Exercise: The line that holds "초기 거래대상은 약 10개" marks the start. Return it and each following line through the end of the data, unchanged.

Stored data entries:
========
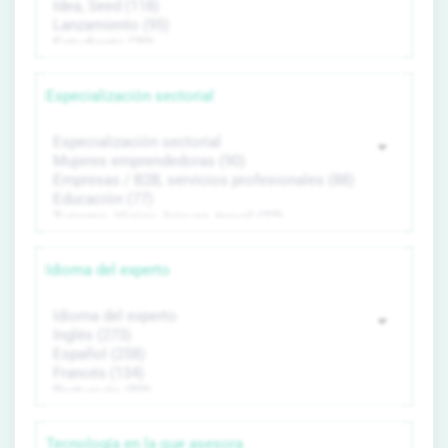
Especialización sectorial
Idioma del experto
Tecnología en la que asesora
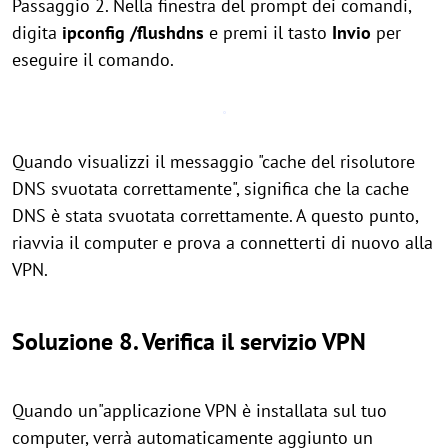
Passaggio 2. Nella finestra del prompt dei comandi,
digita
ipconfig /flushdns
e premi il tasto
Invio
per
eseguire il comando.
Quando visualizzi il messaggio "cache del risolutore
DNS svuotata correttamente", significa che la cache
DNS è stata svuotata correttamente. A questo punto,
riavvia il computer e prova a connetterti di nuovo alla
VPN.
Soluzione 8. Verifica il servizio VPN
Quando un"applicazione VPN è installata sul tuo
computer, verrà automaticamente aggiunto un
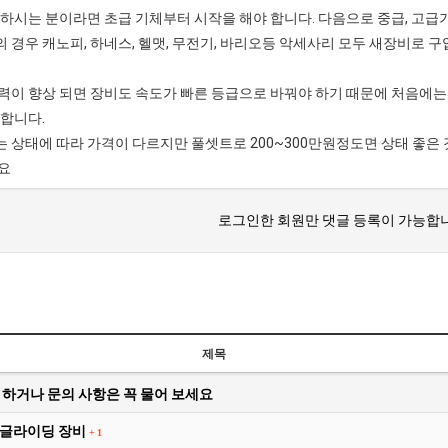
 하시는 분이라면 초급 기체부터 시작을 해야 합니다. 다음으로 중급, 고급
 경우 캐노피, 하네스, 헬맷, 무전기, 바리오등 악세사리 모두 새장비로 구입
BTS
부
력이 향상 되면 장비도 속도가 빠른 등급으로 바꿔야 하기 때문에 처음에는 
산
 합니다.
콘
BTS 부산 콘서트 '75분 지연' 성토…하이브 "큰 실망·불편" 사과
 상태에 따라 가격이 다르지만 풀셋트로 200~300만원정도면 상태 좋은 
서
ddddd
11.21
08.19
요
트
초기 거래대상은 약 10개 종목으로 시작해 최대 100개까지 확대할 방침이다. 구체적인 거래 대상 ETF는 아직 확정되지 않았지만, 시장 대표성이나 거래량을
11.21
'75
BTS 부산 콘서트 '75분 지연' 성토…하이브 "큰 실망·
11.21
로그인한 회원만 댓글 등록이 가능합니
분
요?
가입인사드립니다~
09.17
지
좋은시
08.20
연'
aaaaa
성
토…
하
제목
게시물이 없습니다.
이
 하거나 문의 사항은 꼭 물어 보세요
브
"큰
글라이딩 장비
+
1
========
Answer section:
초기 거래대상은 약 10개 종목으로 시작해 최대 100개까지 확대할 방침이다. 구체적인 거래 대상 ETF는 아직 확정되지 않았지만, 시장 대표성이나 거래량을
11.21
'75
BTS 부산 콘서트 '75분 지연' 성토…하이브 "큰 실망·
11.21
로그인한 회원만 댓글 등록이 가능합니
분
요?
가입인사드립니다~
09.17
지
좋은시
08.20
연'
aaaaa
성
토…
하
제목
게시물이 없습니다.
이
 하거나 문의 사항은 꼭 물어 보세요
브
"큰
글라이딩 장비
+
1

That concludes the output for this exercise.